Being outside and observing nature has a way of recharging my batteries. I couldn't tell you if it is the fresh air, the chorus of life resulting from the birds, bugs, and frogs, or just the open space that is good for my soul. Whatever the reason, I'm typically always open for an excuse to go outside and explore. If you find yourself in the same boat and are looking for something to do, I might have an option for you.
This time of year, right after teal season and before the regular waterfowl season, is a great time to explore Missouri's wetlands either by yourself or with a family member or friend. The weather can't be beat and it is exciting to see birds start trickling back through our state as they start their seasonal flights south.
Sure, you can drive along the exterior roads and levees and glass the interior of the marsh with your binoculars to look for areas of avian activity. But, I've got a more immersive option for you to consider. Do you have a boat that you use for other recreational activities like floating the river, fishing the lake, or duck hunting in the marsh? A shallow drafted vessel is best for this kind of adventure, and there are a slew of canoes, kayaks, and paddleboards out there that are suitable to use and access the shallowly flooded habitats available during early fall migration.

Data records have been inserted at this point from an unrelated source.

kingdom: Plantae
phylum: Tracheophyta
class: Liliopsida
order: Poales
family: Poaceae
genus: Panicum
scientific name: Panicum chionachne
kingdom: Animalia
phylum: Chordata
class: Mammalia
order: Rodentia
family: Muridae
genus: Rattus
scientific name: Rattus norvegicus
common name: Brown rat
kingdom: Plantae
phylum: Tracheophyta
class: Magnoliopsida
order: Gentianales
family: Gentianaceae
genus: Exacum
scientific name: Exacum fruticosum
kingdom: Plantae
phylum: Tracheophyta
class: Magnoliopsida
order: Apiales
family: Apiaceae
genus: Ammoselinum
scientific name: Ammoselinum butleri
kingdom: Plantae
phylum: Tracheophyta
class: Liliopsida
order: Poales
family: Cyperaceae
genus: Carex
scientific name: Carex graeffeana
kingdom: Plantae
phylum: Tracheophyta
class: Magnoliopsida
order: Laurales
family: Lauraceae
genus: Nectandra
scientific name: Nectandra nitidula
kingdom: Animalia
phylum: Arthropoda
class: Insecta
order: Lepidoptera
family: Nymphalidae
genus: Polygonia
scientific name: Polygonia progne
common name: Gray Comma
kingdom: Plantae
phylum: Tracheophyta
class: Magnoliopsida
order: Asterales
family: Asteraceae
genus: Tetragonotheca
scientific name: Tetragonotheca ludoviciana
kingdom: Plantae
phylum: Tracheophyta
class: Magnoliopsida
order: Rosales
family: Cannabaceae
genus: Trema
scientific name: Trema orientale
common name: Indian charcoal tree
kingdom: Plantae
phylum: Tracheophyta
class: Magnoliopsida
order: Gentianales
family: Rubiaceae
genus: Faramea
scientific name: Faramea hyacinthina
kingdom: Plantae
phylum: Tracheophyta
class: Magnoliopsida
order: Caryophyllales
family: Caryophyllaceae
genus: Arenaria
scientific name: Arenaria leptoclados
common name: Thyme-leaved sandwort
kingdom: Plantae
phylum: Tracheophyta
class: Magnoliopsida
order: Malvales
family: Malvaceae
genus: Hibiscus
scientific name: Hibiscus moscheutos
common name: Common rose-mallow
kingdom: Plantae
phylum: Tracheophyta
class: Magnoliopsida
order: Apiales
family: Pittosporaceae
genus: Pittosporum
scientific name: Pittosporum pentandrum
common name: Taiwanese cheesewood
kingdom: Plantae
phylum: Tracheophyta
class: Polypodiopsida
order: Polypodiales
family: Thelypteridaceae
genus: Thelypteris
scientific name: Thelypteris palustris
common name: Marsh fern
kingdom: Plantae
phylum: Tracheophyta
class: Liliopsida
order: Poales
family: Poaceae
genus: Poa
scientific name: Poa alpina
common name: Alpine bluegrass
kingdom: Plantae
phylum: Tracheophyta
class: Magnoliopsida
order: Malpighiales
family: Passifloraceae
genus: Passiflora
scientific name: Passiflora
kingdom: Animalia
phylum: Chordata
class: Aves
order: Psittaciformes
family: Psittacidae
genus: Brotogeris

Paddling quietly up an old slough or along the grassy edges of a shallowly flooded wetland is a great way to experience nature and get closer to wildlife. Any day in the marsh, as Forrest Gump might remark, is likea box of chocolates, you never know what you are going to get. Some of my experiences have included days where it has just been me and a thousand dragonflys darting back and forth above the still waters. Other days, I've been met with the comical cackling calls of sora rails as they darted in and out of the vegetation in search for seeds. Still other days I've been greeted with the squeaks and whistles of several hundred pintail roosting and foraging in the shallow flats nearby. These unique and variable experiences mirror the distinctiveness and complexity of the habitat itself and are overlooked or unknown opportunities that could be enjoyed this time of year.
All it takes is a few hours of your time, a watercraft, and the desire to explore. Going solo or recruiting the kids to unplug from a screen for a while can be a worthwhile venture. There is a quote from an unknown author that I think sums up an activity like this nicely, "There is no wifi in the forest, but I promise you will find a better connection".
Good luck, I hope you take the suggestion and enjoy some time on the water over the next couple of weeks. The window closes for this kind of excursion on October 15th, in which, these habitats become waterfowl refuge on our Conservation Areas in preparation of the upcoming waterfowl season.